TEXT SEGMENT section start
When my younger sister was studying Medicine in the 1960s one of her tutors was Eamon de Valera  (son of the then President of Ireland).
 
Incidentally, the younger  Dev had been Consultant Gynaecologist at the National Maternity Hospital in Dublin’s Holles Street when I was born there in 1941.
 
He explained to my sister and othe students that gender was not always “cut and
dried” if you’ll pardon the expression.
 
It seems to me that if I elected to be Cut I might redefine myself as a woman and
have my re-definition supported by leading politicians and some medical practitioners, and that anyone disputing that claim might be prosecuted for hate-crime.
 
Scotland’s Chief Minister on his inauguration stressed his support for this ludicrous
notion.
 
In a long speech he used not a single word of Gaelic, which has survived without
interruption in Scotland for nearly 2,000 years, many centuries before the English
language, or, indeed, England, existed. 
 
J.D.Rowling has been blackguarded for talking sense.
 
As  I understand it, real women menstruate, give birth, experience the menopause,
and all the surgery known to science cannot replicate such phenomena.
 
Eamon de Valera Senior, a great political helmsman and guide, was a lifelong
scientist and knew what he was doing when he submitted the draft Constitution
to the electorate who enacted it.
 
The electorate recently overwhelmingly rejected the two amendments offered them
by cranky saboteurs.
 
Dev’s scientific expertise was recognised by British experts when they made him
a Fellow of the Royal Society exstablishd in 166O.
TEXT SEGMENT section end
GIVEN RECORDS section start
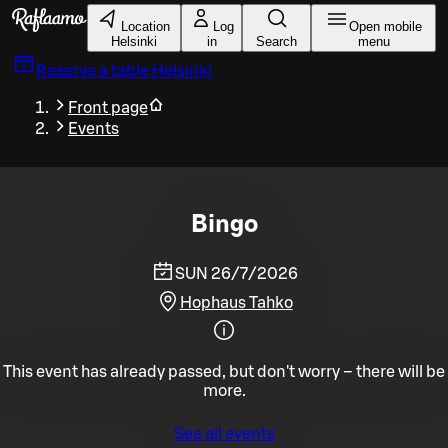
Skip to main content
Location
Log
Open mobile
Helsinki
in
Search
menu
Reserve a table
Helsinki
Front page
Events
Bingo
SUN 26/7/2026
Hophaus Tahko
This event has already passed, but don't worry – there will be
more.
See all events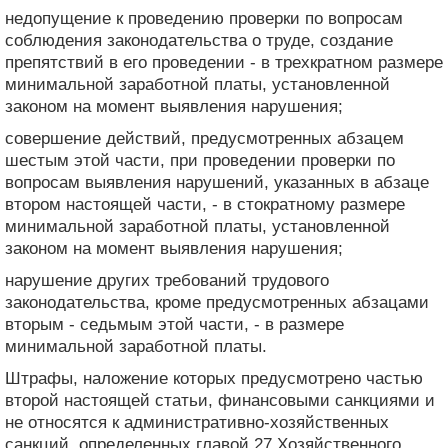
недопущение к проведению проверки по вопросам
соблюдения законодательства о труде, создание
препятствий в его проведении - в трехкратном размере
минимальной заработной платы, установленной
законом на момент выявления нарушения;
совершение действий, предусмотренных абзацем
шестым этой части, при проведении проверки по
вопросам выявления нарушений, указанных в абзаце
втором настоящей части, - в стократному размере
минимальной заработной платы, установленной
законом на момент выявления нарушения;
нарушение других требований трудового
законодательства, кроме предусмотренных абзацами
вторым - седьмым этой части, - в размере
минимальной заработной платы.
Штрафы, наложение которых предусмотрено частью
второй настоящей статьи, финансовыми санкциями и
не относятся к административно-хозяйственных
санкций, определенных главой 27 Хозяйственного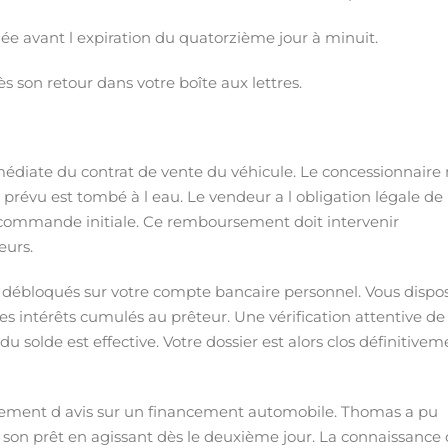
ée avant l expiration du quatorzième jour à minuit.
ès son retour dans votre boîte aux lettres.
médiate du contrat de vente du véhicule. Le concessionnaire
 prévu est tombé à l eau. Le vendeur a l obligation légale de
a commande initiale. Ce remboursement doit intervenir
eurs.
té débloqués sur votre compte bancaire personnel. Vous dispo
es intérêts cumulés au prêteur. Une vérification attentive de
u solde est effective. Votre dossier est alors clos définitivem
angement d avis sur un financement automobile. Thomas a pu
e son prêt en agissant dès le deuxième jour. La connaissance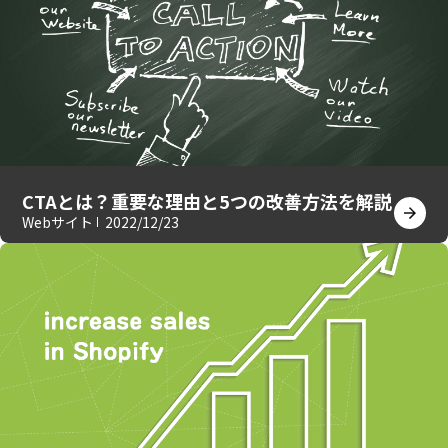
CTAとは？重要な理由と5つの改善方法を解説
Webサイト
2022/12/23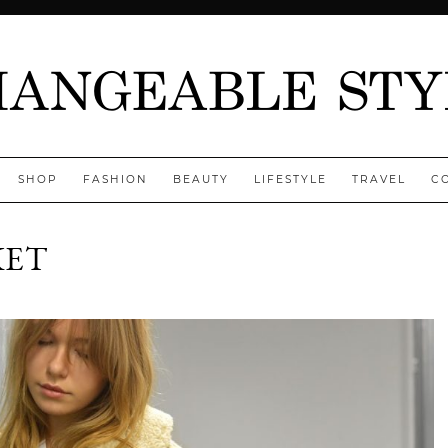
SHOP
FASHION
BEAUTY
LIFESTYLE
TRAVEL
C
KET
y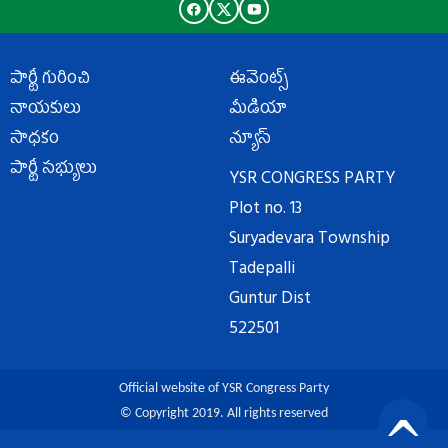
పార్టీ గురించి
ఈవెంట్స్
నాయకులు
మీడియా
సాధకం
న్యూస్
పార్టీ సభ్యులు
YSR CONGRESS PARTY
Plot no. 13
Suryadevara Township
Tadepalli
Guntur Dist
522501
Official website of YSR Congress Party
© Copyright 2019. All rights reserved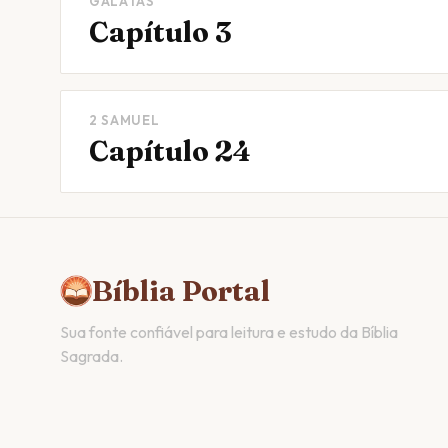
GÁLATAS
Capítulo 3
2 SAMUEL
Capítulo 24
Bíblia Portal
Sua fonte confiável para leitura e estudo da Bíblia
Sagrada.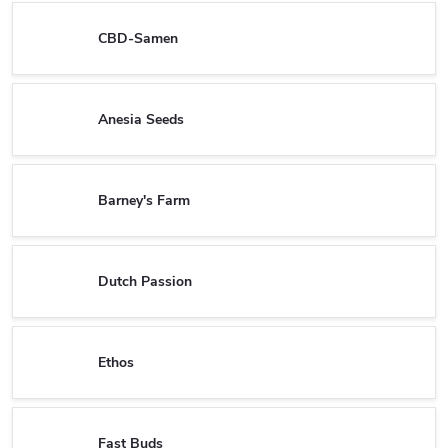
CBD-Samen
Anesia Seeds
Barney's Farm
Dutch Passion
Ethos
Fast Buds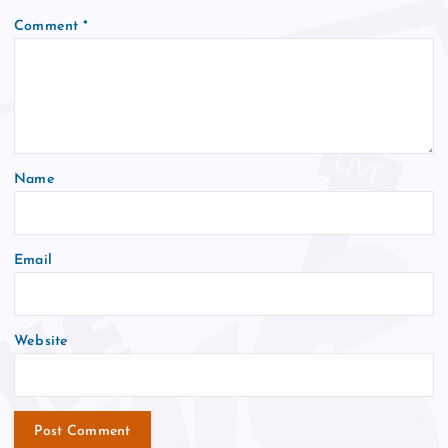
Comment
*
Name
Email
Website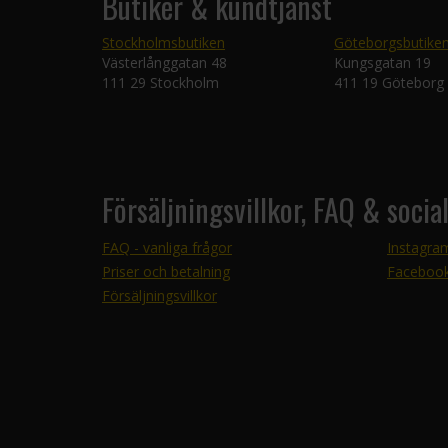
Butiker & kundtjänst
Stockholmsbutiken
Göteborgsbutike
Västerlånggatan 48
Kungsgatan 19
111 29 Stockholm
411 19 Göteborg
Försäljningsvillkor, FAQ & socia
FAQ - vanliga frågor
Instagra
Priser och betalning
Faceboo
Försäljningsvillkor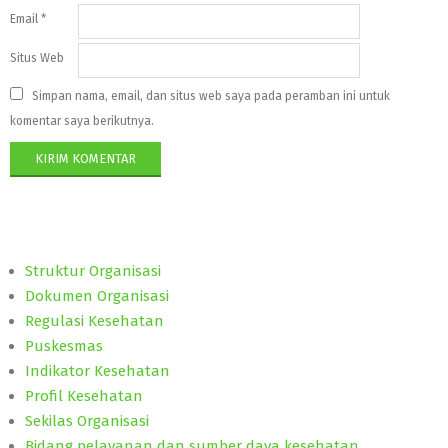
Email
*
Situs Web
Simpan nama, email, dan situs web saya pada peramban ini untuk
komentar saya berikutnya.
Struktur Organisasi
Dokumen Organisasi
Regulasi Kesehatan
Puskesmas
Indikator Kesehatan
Profil Kesehatan
Sekilas Organisasi
Bidang pelayanan dan sumber daya kesehatan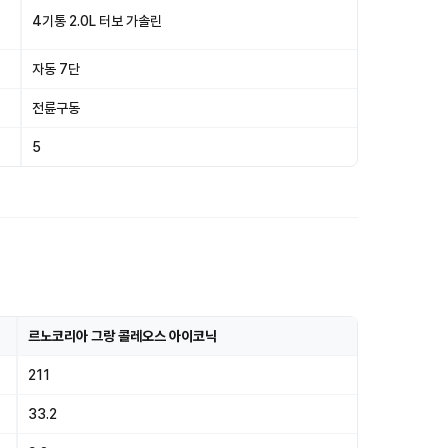
4기통 2.0L 터보 가솔린
자동 7단
전륜구동
5
르노코리아 그랑 콜레오스 아이코닉
211
33.2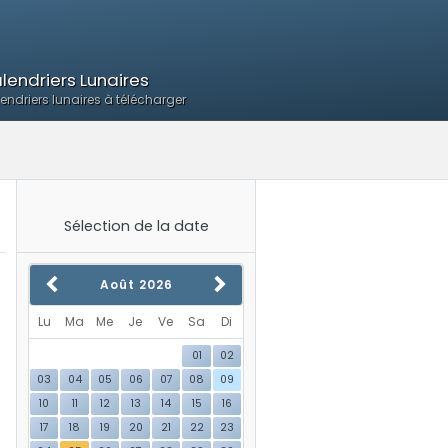
lendriers Lunaires
endriers lunaires à télécharger
Sélection de la date
Août
2026
Lu
Ma
Me
Je
Ve
Sa
Di
01
02
03
04
05
06
07
08
09
10
11
12
13
14
15
16
17
18
19
20
21
22
23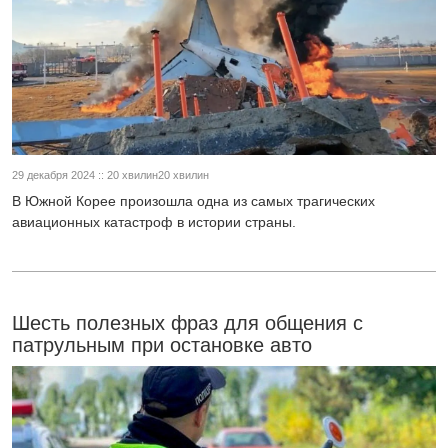
29 декабря 2024 :: 20 хвилин20 хвилин
В Южной Корее произошла одна из самых трагических
авиационных катастроф в истории страны.
Шесть полезных фраз для общения с
патрульным при остановке авто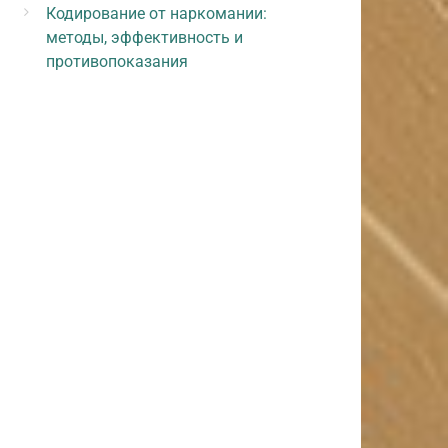
Кодирование от наркомании:
методы, эффективность и
противопоказания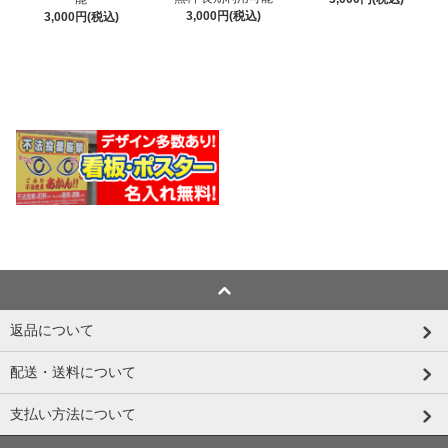
3,000円(税込)
3,000円(税込)
返品について
配送・送料について
支払い方法について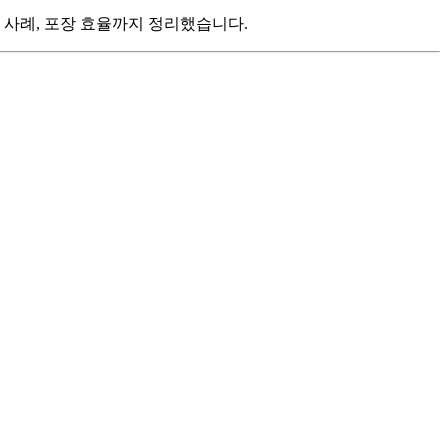
작 사례, 포장 효율까지 정리했습니다.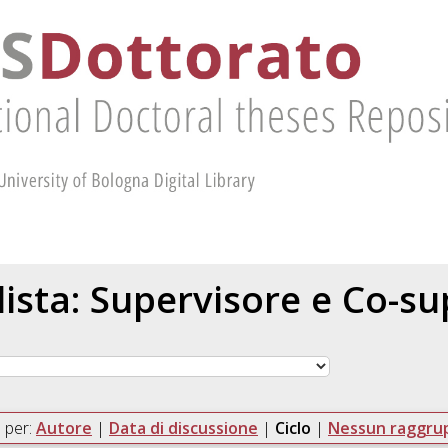
 lista: Supervisore e Co-s
 per:
Autore
|
Data di discussione
|
Ciclo
|
Nessun raggr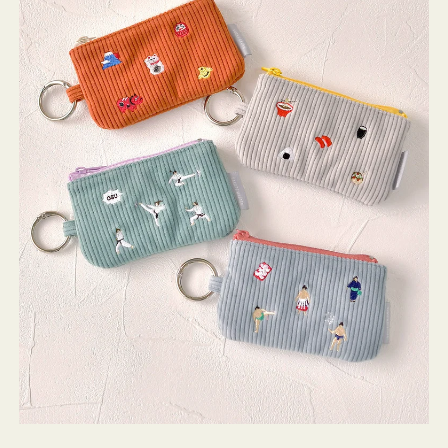
ミ
ニ
ー
ズ
ア
イ
コ
ン
キ
ー
リ
ン
グ
付
き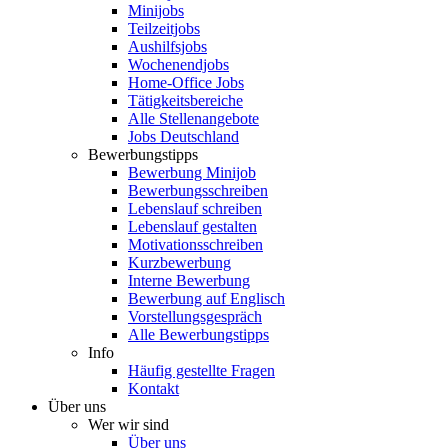
Minijobs
Teilzeitjobs
Aushilfsjobs
Wochenendjobs
Home-Office Jobs
Tätigkeitsbereiche
Alle Stellenangebote
Jobs Deutschland
Bewerbungstipps
Bewerbung Minijob
Bewerbungsschreiben
Lebenslauf schreiben
Lebenslauf gestalten
Motivationsschreiben
Kurzbewerbung
Interne Bewerbung
Bewerbung auf Englisch
Vorstellungsgespräch
Alle Bewerbungstipps
Info
Häufig gestellte Fragen
Kontakt
Über uns
Wer wir sind
Über uns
GIVEN RECORDS section end
▸ **ASSIGNMENT**
Repeat the passage of the text about Eamon de Valera above, starting at "Eamon de Valera Senior, a" and ending at "exstablishd in 166O.", with every word as it appears there.

▸ **ANSWER TO THIS TASK**
Eamon de Valera Senior, a great political helmsman and guide, was a lifelong
scientist and knew what he was doing when he submitted the draft Constitution
to the electorate who enacted it.
 
The electorate recently overwhelmingly rejected the two amendments offered them
by cranky saboteurs.
 
Dev’s scientific expertise was recognised by British experts when they made him
a Fellow of the Royal Society exstablishd in 166O.